Aug. 11 (GIN) – If researchers are correct, a two year old in southeastern Guinea, who died last year with Ebola symptoms, was the unsuspecting carrier of the disease soon to wreak havoc in at least three countries with common borders.
The child, called “Patient Zero,” died Dec. 6, just a few days after falling ill, according to a major expose in The New York Times. A week later, the boy’s mother, his 3 year old sister, and then his grandmother died in similar fashion. The symptoms would not be identified for months to come.
The unfamiliar set of physical signs failed to set off alarm bells and mourners for the deceased took the virus with them infecting others.
With close to 2,000 cases including over 1,000 deaths, Ebola is out of control, according to medical specialists. Doctors Without Borders called the outbreak “unprecedented” and the World Health Organization said thousands more health workers would be needed to fight it.
Last week, at a hearing with members of congress, Ken Isaacs, a spokesman for Samaritan’s Purse, the faith-based group working in Sierra Leone, decried the inaction of the international community which persisted, he charged, until the American doctor and the American nurse of the U.S.-based charity fell ill.
“The international response to the disease has been a failure,” said Isaacs. It was only after (the Americans) were confirmed to have Ebola on July 26 “that the world sat up and paid attention.”
News of the virus was all over the media while African leaders, trade and finance ministers attended the U.S.-Africa Summit. A senior fellow for global health at the NY-based Council on Foreign Relations expressed regret that little effort was made to query the leaders on their countries’ health preparedness.
“It seemed to me a huge loss to have so many of the key players – all the heads of states, all in Washington, all available for a conversation…” said Laurie Garrett in a press interview. It was a missed opportunity, she said.
The U.S. Centers for Disease Control and Prevention is leading the American effort to contain the epidemic but the promised help is small. Dr. Thomas Frieden said 50 staff members would be on the ground in West Africa “in the next week or so.” “It won’t be quick and it won’t be easy,” he warned a House Foreign Affairs subcommittee.

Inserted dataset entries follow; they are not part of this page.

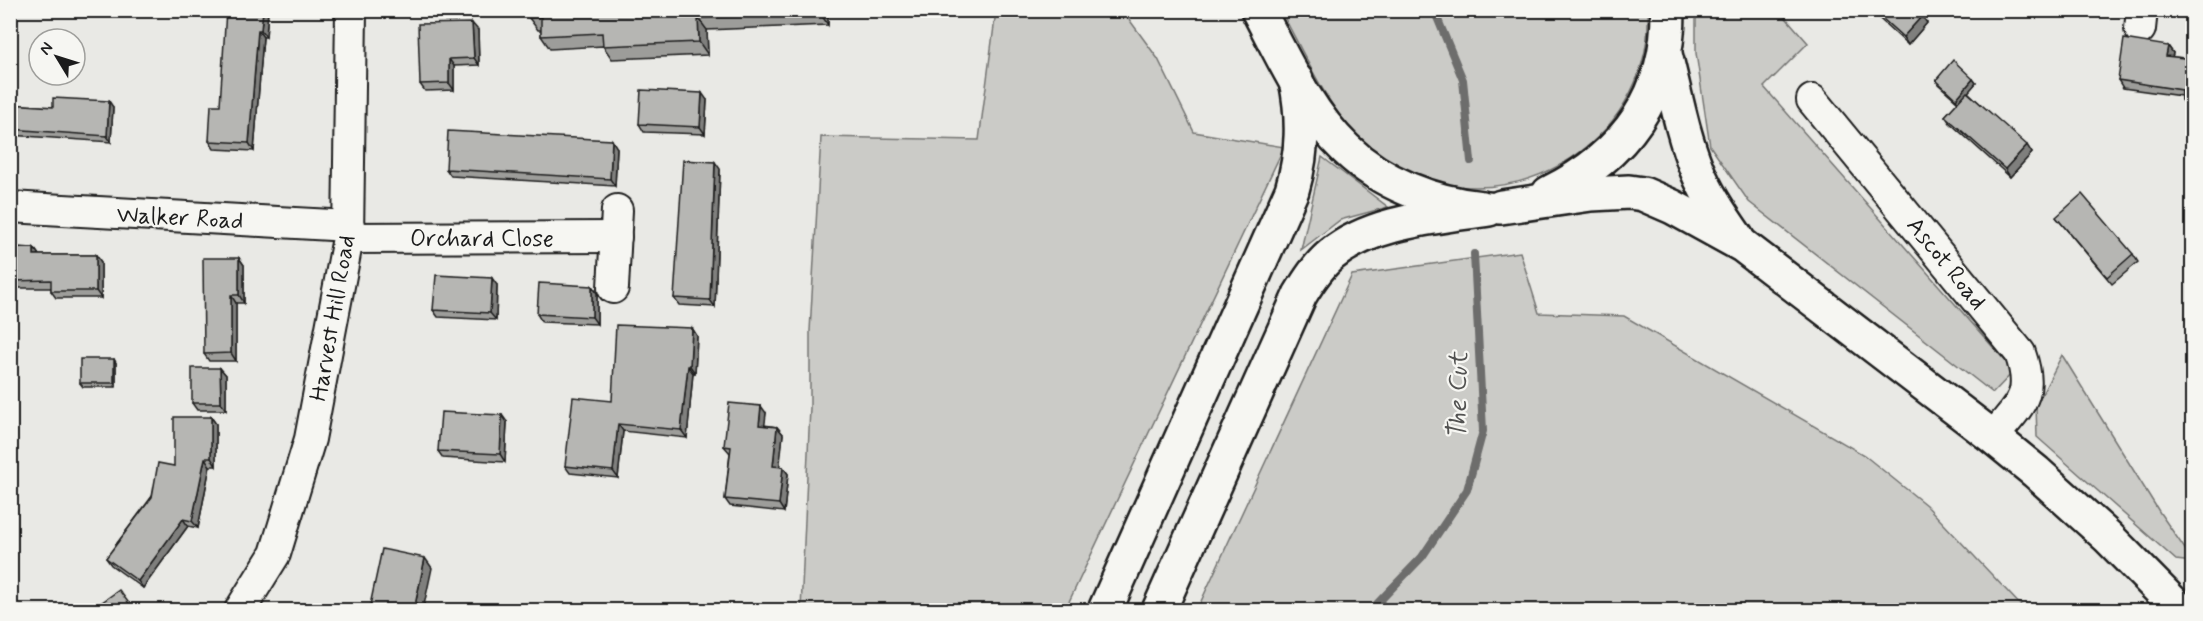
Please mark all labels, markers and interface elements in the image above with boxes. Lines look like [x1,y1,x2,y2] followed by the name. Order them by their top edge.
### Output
[27,27,87,87] north arrow
[35,38,58,59] text: N
[116,200,244,237] street label: Walker Road
[1899,211,1993,317] street label: Ascot Road
[410,224,554,255] street label: Orchard Close
[304,233,363,404] street label: Harvest Hill Road
[1441,350,1477,440] water label: The Cut

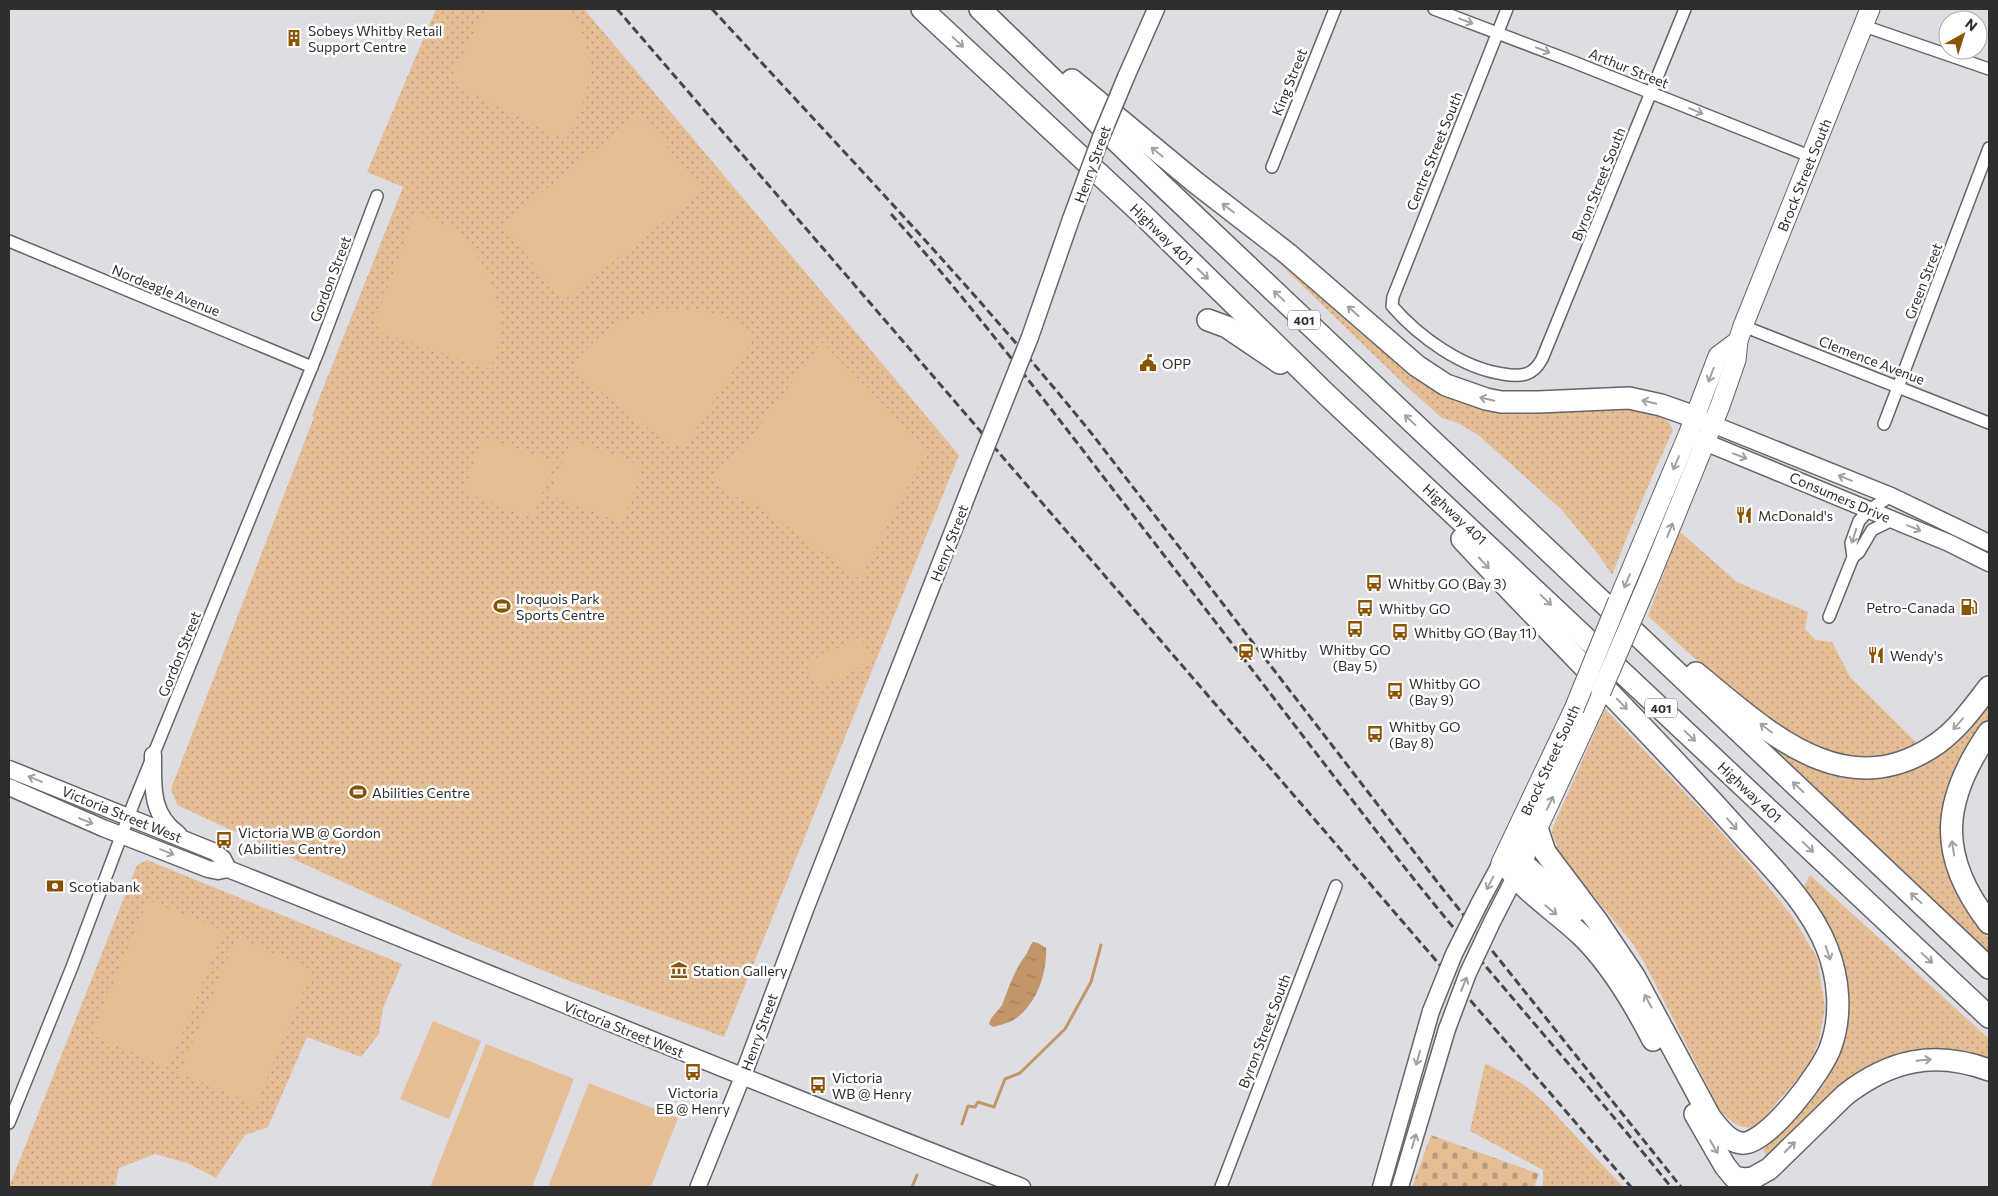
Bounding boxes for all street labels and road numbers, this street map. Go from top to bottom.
street label: Arthur Street [1587,44,1672,92]
street label: King Street [1268,46,1310,118]
street label: Centre Street South [1402,89,1466,213]
street label: Brock Street South [1774,116,1834,234]
street label: Henry Street [1070,123,1114,205]
street label: Byron Street South [1567,125,1629,243]
street label: Highway 401 [1127,200,1197,268]
street label: Gordon Street [306,233,354,324]
street label: Green Street [1901,240,1945,322]
street label: Nordeagle Avenue [110,261,222,319]
road number: 401 [1288,310,1320,330]
street label: Clemence Avenue [1817,332,1927,388]
street label: Consumers Drive [1787,468,1893,526]
street label: Highway 401 [1420,480,1490,548]
street label: Henry Street [927,502,972,584]
street label: Gordon Street [154,609,204,699]
road number: 401 [1645,698,1677,718]
street label: Brock Street South [1517,702,1583,818]
street label: Highway 401 [1715,758,1785,826]
street label: Victoria Street West [59,782,185,846]
street label: Byron Street South [1234,971,1294,1091]
street label: Henry Street [737,991,781,1073]
street label: Victoria Street West [561,997,687,1061]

Mr. Isaacs again referred to a totally inadequate response to the three countries that have been hit the worst – Guinea, Liberia and Sierra Leone.
“You have three poor countries that clearly don’t have the capacity to contain it,” he said of the Ebola virus. “And is the world willing to allow the public health of the world to be in their hands to contain the disease?”
Meanwhile, Guinean President Alpha Conde during this U.S. trip described the situation as “serious but not really as catastrophic as people are painting it.” Liberian officials however expect infections to rise before the country could stop the outbreak from spreading. “It’s going to get worse before it gets better,” an official said.